ACTIVITY:
Recast the dataset items below as a JSON list of strings, one string for each line, omitting blank lines and leaving out the pictures.

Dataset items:

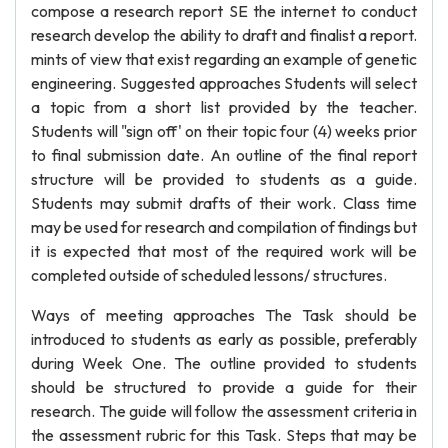
compose a research report SE the internet to conduct
research develop the ability to draft and finalist a report.
mints of view that exist regarding an example of genetic
engineering. Suggested approaches Students will select
a topic from a short list provided by the teacher.
Students will "sign off' on their topic four (4) weeks prior
to final submission date. An outline of the final report
structure will be provided to students as a guide.
Students may submit drafts of their work. Class time
may be used for research and compilation of findings but
it is expected that most of the required work will be
completed outside of scheduled lessons/ structures.
Ways of meeting approaches The Task should be
introduced to students as early as possible, preferably
during Week One. The outline provided to students
should be structured to provide a guide for their
research. The guide will follow the assessment criteria in
the assessment rubric for this Task. Steps that may be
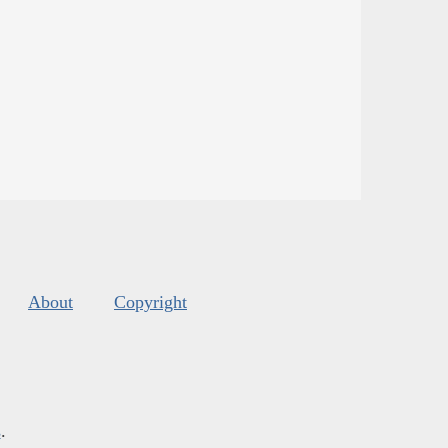
About
Copyright
s
.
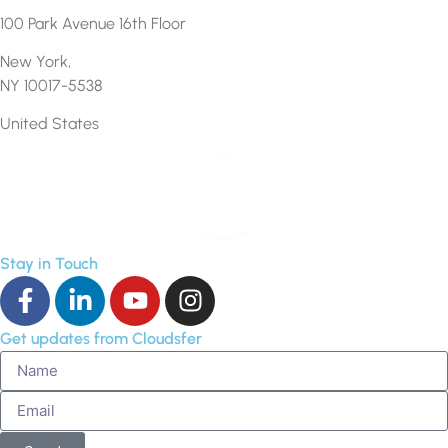
100 Park Avenue 16th Floor
New York,
NY 10017-5538
United States
Stay in Touch
Get updates from Cloudsfer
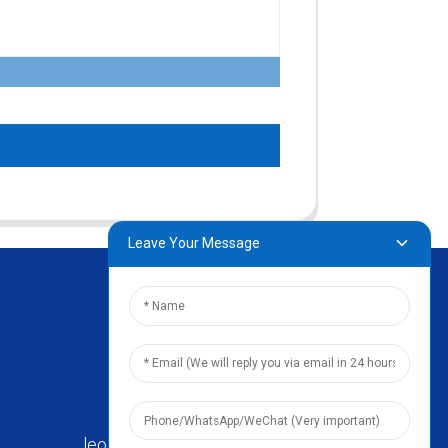
Leave Your Message
leo@zhengyikitchenware.com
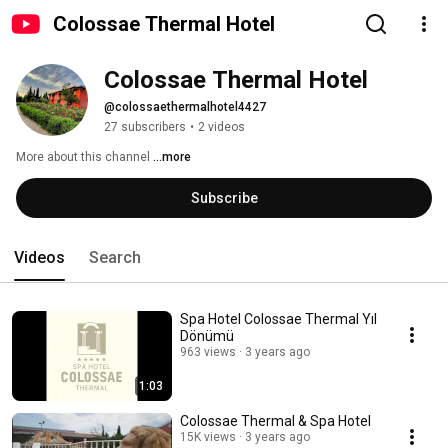
Colossae Thermal Hotel
Colossae Thermal Hotel
@colossaethermalhotel4427
27 subscribers
•
2 videos
More about this channel
...more
Subscribe
Videos
Search
Spa Hotel Colossae Thermal Yıl
Dönümü
963 views
3 years ago
1:03
Colossae Thermal & Spa Hotel
15K views
3 years ago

REPLY TO THE EXERCISE:
[
  "compose a research report SE the internet to conduct",
  "research develop the ability to draft and finalist a report.",
  "mints of view that exist regarding an example of genetic",
  "engineering. Suggested approaches Students will select",
  "a topic from a short list provided by the teacher.",
  "Students will \"sign off' on their topic four (4) weeks prior",
  "to final submission date. An outline of the final report",
  "structure will be provided to students as a guide.",
  "Students may submit drafts of their work. Class time",
  "may be used for research and compilation of findings but",
  "it is expected that most of the required work will be",
  "completed outside of scheduled lessons/ structures.",
  "Ways of meeting approaches The Task should be",
  "introduced to students as early as possible, preferably",
  "during Week One. The outline provided to students",
  "should be structured to provide a guide for their",
  "research. The guide will follow the assessment criteria in",
  "the assessment rubric for this Task. Steps that may be",
  "About",
  "Copyright",
  "s",
  ".",
  "100 Park Avenue 16th Floor",
  "New York,",
  "NY 10017-5538",
  "United States",
  "Stay in Touch",
  "Get updates from Cloudsfer",
  "Leave Your Message",
  "leo@zhengyikitchenware.com",
  "Colossae Thermal Hotel",
  "Colossae Thermal Hotel",
  "@colossaethermalhotel4427",
  "27 subscribers",
  "•",
  "2 videos",
  "More about this channel",
  "...more",
  "Subscribe",
  "Videos",
  "Search",
  "Spa Hotel Colossae Thermal Yıl",
  "Dönümü",
  "963 views",
  "3 years ago",
  "1:03",
  "Colossae Thermal & Spa Hotel",
  "15K views",
  "3 years ago"
]